Aim: Emerging resistance among pathogens necessitates the development of novel antimicrobial agents. As a result, we aimed to synthesize new coumarins and study their antimicrobial activity with the hope of obtaining effective drugs.

Method: A series of coumarins were synthesized, characterized, and assessed for antimicrobial activity using broth microdilution and agar diffusion methods against Gram-positive (Bacillus pumilis, Streptococcus faecalis), Gram-negative (Escherichia coli, Enterobacter cloacae) bacteria, and fungi (Saccharomyces cerevisiae, Candida albicans).

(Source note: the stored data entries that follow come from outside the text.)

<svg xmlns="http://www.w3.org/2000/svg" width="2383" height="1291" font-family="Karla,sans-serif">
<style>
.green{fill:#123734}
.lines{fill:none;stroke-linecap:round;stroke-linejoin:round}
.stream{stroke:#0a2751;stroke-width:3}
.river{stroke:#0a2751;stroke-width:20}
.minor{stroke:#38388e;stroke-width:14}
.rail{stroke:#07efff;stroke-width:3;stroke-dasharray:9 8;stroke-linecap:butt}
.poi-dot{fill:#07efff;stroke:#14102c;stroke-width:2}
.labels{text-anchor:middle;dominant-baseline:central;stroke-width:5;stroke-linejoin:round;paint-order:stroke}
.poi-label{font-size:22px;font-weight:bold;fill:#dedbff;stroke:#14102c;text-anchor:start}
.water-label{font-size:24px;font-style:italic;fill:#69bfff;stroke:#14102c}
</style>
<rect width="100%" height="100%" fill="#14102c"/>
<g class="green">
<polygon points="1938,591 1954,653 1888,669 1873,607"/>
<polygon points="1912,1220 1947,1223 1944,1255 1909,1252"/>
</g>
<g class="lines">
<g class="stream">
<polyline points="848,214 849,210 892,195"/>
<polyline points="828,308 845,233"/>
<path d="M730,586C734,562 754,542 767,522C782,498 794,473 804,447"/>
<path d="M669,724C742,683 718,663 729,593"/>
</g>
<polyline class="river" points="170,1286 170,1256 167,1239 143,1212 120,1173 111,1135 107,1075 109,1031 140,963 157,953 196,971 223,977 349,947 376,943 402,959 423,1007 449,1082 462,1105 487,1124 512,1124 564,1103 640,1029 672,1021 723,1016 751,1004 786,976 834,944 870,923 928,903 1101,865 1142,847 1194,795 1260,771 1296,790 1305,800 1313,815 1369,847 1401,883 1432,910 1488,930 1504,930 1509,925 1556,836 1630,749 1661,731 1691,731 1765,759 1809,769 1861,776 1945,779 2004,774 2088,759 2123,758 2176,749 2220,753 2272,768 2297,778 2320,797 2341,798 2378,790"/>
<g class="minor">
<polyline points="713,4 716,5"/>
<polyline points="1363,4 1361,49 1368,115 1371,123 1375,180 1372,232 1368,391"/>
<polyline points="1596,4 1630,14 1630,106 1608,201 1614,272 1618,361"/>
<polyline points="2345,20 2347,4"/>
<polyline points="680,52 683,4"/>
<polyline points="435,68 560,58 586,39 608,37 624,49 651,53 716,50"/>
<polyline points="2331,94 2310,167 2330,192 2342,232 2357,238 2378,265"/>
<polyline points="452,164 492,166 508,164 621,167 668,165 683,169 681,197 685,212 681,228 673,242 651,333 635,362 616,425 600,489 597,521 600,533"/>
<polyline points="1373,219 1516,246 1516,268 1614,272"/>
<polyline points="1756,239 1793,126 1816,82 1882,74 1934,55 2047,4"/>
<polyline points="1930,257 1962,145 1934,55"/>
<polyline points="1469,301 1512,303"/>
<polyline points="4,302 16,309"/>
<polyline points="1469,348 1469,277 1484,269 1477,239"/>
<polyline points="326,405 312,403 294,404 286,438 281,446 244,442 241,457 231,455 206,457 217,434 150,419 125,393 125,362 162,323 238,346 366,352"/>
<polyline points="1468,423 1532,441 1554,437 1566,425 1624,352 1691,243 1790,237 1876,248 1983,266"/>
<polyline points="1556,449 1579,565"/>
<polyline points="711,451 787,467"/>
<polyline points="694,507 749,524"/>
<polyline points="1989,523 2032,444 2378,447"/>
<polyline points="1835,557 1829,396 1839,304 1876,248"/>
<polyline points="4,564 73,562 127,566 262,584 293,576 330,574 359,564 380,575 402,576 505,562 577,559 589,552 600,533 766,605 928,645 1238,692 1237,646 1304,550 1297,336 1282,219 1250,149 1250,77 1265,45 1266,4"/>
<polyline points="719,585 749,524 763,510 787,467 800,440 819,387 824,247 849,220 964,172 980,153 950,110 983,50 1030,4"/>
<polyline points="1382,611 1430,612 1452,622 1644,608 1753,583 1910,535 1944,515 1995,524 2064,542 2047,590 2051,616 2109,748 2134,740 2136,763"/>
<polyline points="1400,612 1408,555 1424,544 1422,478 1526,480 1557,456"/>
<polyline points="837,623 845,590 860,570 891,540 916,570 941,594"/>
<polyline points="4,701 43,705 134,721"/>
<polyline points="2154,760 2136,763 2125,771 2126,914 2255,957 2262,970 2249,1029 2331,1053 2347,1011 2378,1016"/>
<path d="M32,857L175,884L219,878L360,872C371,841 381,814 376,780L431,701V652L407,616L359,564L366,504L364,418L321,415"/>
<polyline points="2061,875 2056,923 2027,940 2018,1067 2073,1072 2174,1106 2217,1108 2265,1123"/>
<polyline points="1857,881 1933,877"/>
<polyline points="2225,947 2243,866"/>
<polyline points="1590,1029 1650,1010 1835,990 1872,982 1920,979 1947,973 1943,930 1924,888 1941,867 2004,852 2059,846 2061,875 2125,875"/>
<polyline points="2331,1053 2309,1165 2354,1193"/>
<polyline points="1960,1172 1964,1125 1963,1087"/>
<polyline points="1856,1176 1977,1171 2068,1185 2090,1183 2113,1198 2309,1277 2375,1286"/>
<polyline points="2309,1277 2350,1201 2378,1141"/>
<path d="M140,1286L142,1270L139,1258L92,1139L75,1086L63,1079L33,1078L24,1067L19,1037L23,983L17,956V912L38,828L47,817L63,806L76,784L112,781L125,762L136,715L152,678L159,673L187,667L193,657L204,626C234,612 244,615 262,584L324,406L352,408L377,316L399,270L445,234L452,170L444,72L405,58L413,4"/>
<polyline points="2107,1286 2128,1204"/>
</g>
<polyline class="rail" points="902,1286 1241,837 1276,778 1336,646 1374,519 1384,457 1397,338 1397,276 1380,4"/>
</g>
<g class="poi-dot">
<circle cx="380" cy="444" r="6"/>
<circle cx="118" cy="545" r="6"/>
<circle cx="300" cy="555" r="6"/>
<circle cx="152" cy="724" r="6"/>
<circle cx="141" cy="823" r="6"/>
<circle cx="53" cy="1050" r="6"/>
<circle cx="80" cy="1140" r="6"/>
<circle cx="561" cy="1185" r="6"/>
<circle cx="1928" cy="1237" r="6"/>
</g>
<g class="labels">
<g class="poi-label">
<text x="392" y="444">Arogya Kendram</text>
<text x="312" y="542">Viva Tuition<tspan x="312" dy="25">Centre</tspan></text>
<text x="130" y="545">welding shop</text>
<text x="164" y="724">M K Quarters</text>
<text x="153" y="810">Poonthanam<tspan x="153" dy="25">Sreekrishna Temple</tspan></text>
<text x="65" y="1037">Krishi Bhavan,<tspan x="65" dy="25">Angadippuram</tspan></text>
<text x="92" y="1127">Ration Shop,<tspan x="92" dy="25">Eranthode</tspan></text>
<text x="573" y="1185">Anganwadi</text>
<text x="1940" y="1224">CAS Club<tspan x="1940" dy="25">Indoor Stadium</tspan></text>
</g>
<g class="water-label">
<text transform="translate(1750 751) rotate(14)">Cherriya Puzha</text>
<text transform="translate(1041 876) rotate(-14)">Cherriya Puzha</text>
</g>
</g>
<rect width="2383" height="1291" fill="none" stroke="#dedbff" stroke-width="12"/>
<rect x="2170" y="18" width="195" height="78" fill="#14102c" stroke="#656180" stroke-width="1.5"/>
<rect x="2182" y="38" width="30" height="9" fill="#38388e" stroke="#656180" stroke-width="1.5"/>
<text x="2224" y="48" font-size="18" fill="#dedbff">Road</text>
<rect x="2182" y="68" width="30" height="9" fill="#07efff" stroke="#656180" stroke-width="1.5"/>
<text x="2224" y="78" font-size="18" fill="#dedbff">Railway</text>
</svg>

Results: Pyrazoles 15 and 16 revealed promising activities against all bacterial strains with MIC values ranging from 1.95 to 15.6 µg/ml. Notably, pyrazole 15 with CF₃ in 3-position of pyrazole ring demonstrated higher ability to inhibit Streptococcus faecalis strain with MIC value equal to penicillin G (3.91 µg/ml). It also exhibited the best bactericidal potency against Escherichia coli with MBC value of 15.6 µg/ml while, pyrazole 16 recorded the same MBC value against Enterobacter cloacae. Pyrazole 15 demonstrated the strongest antifungal activity against both fungal strains with MIC and MFC values of 15.6, 7.81, 62.5, and 31.3 µg/ml against Saccharomyces cerevisiae and Candida albicans, respectively.

Conclusion: These findings underscore the potential of coumarins, particularly compounds 15 and 16, as effective antimicrobial agents and provide critical insights into the design of bioactive molecules.

Keywords: 1,3-thiazoles, 1.3.4-thiadiazines; Coumarins; antimicrobial activity; pyrazoles.